Skip to content

Gradoop HBase Store

Christopher Rost edited this page Nov 1, 2018 · 4 revisions

Apache HBase Apache HBase™ is the Hadoop database, a distributed, scalable, big data store.

With this adapter implementation you can use Apache HBase as DataSource and DataSink for your graph data.

Getting start

Add gradoop-hbase to your dependency

Compile gradoop hbase with

mvn clean install -DskipTests=true

Copy gradoop-store/gradoop-hbase/target/gradoop-hbase-<ver>.jar into your client lib.
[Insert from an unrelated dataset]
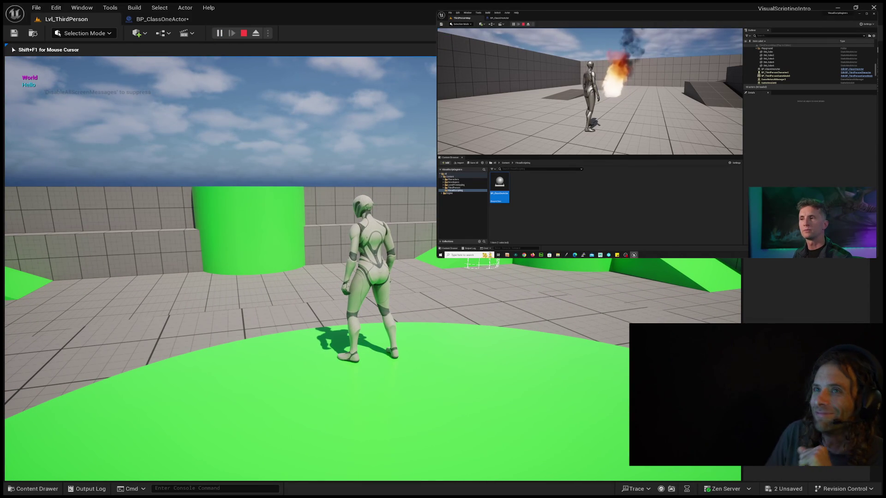
{"action": "mouse_move", "coordinate": [220, 267]}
Or you can simply use maven pom as below:

<!-- Maven Gradoop HBase -->
<dependency>
    <groupId>org.gradoop</groupId>
    <artifactId>gradoop-hbase</artifactId>
    <version>${gradoop.version}</version>
</dependency>

Creation of an HBase based Graph-store

// create gradoop HBase configuration
GradoopHBaseConfig config = GradoopHBaseConfig.getDefaultConfig();

// create HBase configuration
HBaseConfiguration hbconfig = HBaseConfiguration.create();

// create store
HBaseEPGMStore graphStore = HBaseEPGMStoreFactory
    .createOrOpenEPGMStore(hbconfig, config);

Now let's add some graph elements

graphStore.writeGraphHead(graphHead);
graphStore.wirteVertex(vertex);
graphStore.writeEdge(edge);

graphStore.flush();

Accessing Data

Example for DataSink & DataSource

Read data from store

// data source
GradoopFlinkConfig flinkConfig = GradoopFlinkConfig
    .createConfig(getExecutionEnvironment());
DataSource hbaseDataSource = new HBaseDataSource(graphStore, flinkConfig);
GraphCollection result = HBaseDataSource.cypher(
    "MATCH (u1:Person)<-[:hasModerator]-(f:Forum)" +
    "(u2:Person)<-[:hasMember]-(f)" +
    "WHERE u1.name = \"Alice\"");

Write data to store

// data sink
GradoopFlinkConfig flinkConfig = GradoopFlinkConfig
    .createConfig(getExecutionEnvironment());
DataSink HBaseSink = new HBaseDataSink(graphStore, flinkConfig);
HBaseSink.write(result);

Store Layout

GraphData (table 'graph_heads')

----------*-------------*-----------------------*------------*-----------------------
  row     |     cf      |           cq          |  timestamp |   value
----------*-------------*-----------------------*------------*-----------------------
          |     m       |           l           |            |  {label}
  {id}    *-------------*-----------------------*------------*-----------------------
          |   p_type    |      {property key}   |            |  {property type byte}
          *-------------*-----------------------*------------*-----------------------
          |   p_value   |      {property key}   |            |  {property value}
----------*-------------*-----------------------*------------*-----------------------


VertexData (table 'vertices')

----------*-------------*-----------------------*------------*-----------------------
  row     |     cf      |           cq          |  timestamp |   value
----------*-------------*-----------------------*------------*-----------------------
          |      m      |            l          |            |  {label}
  {id}    *-------------*-----------------------*------------*-----------------------
          |      m      |            g          |            |  {graph id}
          *-------------*-----------------------*------------*-----------------------
          |   p_type    |      {property key}   |            |  {property type byte}
          *-------------*-----------------------*------------*-----------------------
          |   p_value   |      {property key}   |            |  {property value}
----------*-------------*-----------------------*------------*-----------------------

EdgeData (table 'edges')

----------*-------------*-----------------------*------------*-----------------------
  row     |     cf      |           cq          |  timestamp |   value
----------*-------------*-----------------------*------------*-----------------------
          |      m      |            l          |            |  {label}
          *-------------*-----------------------*------------*-----------------------
          |      m      |            g          |            |  {graph id}
  {id}    *-------------*-----------------------*------------*-----------------------
          |      m      |            s          |            |  {source vertex id}
          *-------------*-----------------------*------------*-----------------------
          |      m      |            t          |            |  {varget vertex id}
          *-------------*-----------------------*------------*-----------------------
          |   p_type    |      {property key}   |            |  {property type byte}
          *-------------*-----------------------*------------*-----------------------
          |   p_value   |      {property key}   |            |  {property value}
----------*-------------*-----------------------*------------*-----------------------